Medical advances cannot be made without research and trial and error, which often requires decades of work and significant investment to develop viable solutions. Artificial Intelligence (AI), machine learning, predictive analytics and natural language processing have great potential to help us solve some of the biggest challenges we’ve faced in health care over the past 500 years. But there is huge risk when we talk up shiny new technology and move too quickly to the health care delivery market, while the solutions themselves don’t deliver on their promise. If clinicians, providers and investors are not seeing results they may retrench. Admittedly, however, it’s also a fine line we walk, because when we don’t move quickly enough – waiting longer than necessary to bring potentially beneficial products and solutions forward – more patients lose out.

Finding the middle ground
It’s difficult to achieve the proper balance between the two extremes of such a dynamic health care innovation spectrum.
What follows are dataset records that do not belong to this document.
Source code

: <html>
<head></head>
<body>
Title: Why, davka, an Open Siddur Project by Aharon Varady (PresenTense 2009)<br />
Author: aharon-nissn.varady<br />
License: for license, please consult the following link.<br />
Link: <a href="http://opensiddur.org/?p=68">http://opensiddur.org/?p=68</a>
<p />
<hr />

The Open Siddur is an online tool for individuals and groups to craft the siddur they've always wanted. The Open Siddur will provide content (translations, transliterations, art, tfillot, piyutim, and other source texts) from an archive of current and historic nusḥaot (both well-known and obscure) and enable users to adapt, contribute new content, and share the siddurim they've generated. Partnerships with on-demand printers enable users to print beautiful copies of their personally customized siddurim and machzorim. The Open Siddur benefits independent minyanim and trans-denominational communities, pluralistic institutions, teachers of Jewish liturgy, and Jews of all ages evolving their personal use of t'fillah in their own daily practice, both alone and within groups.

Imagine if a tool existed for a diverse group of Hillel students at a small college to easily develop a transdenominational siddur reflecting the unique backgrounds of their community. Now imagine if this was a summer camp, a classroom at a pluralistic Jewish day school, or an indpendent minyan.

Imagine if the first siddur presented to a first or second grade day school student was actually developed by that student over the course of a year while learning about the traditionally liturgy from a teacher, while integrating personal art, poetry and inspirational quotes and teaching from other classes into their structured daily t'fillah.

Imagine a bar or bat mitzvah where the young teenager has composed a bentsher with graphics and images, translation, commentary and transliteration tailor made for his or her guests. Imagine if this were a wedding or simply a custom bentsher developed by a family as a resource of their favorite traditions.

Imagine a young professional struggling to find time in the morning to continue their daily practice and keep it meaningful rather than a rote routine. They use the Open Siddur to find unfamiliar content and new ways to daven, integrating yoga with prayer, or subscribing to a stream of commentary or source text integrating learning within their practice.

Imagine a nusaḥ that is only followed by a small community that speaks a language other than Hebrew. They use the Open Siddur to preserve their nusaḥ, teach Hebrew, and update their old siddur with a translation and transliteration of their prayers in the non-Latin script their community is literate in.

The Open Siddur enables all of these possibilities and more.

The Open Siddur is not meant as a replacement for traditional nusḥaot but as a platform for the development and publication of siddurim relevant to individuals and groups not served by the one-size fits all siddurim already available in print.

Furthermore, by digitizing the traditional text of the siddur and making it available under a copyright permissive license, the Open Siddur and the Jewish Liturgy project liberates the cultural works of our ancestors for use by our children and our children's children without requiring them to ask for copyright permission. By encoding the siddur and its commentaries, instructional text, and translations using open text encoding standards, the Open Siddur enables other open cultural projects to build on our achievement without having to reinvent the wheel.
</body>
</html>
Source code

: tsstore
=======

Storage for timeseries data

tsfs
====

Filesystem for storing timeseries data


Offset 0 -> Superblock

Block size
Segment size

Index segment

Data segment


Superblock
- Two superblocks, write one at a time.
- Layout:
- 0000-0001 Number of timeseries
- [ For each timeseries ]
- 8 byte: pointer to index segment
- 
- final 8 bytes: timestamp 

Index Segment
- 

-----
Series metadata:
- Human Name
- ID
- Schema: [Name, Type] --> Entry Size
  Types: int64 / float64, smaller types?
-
We saw this same scenario play out with all the buzz around gene therapy 20 years ago. On one hand, there will always be products or technologies that promise far beyond what they’ll ever be able to deliver, leaving patients and investors at a loss. On the other, we have companies that might not seem that miraculous, but deliver on improvements and, more importantly, actually work. The middle ground may be somewhere that both gathers the interest of patients and investors and provides modest, yet successful, results. As with many aspects of life and business, finding the middle ground, if one actually even exists, can be tricky.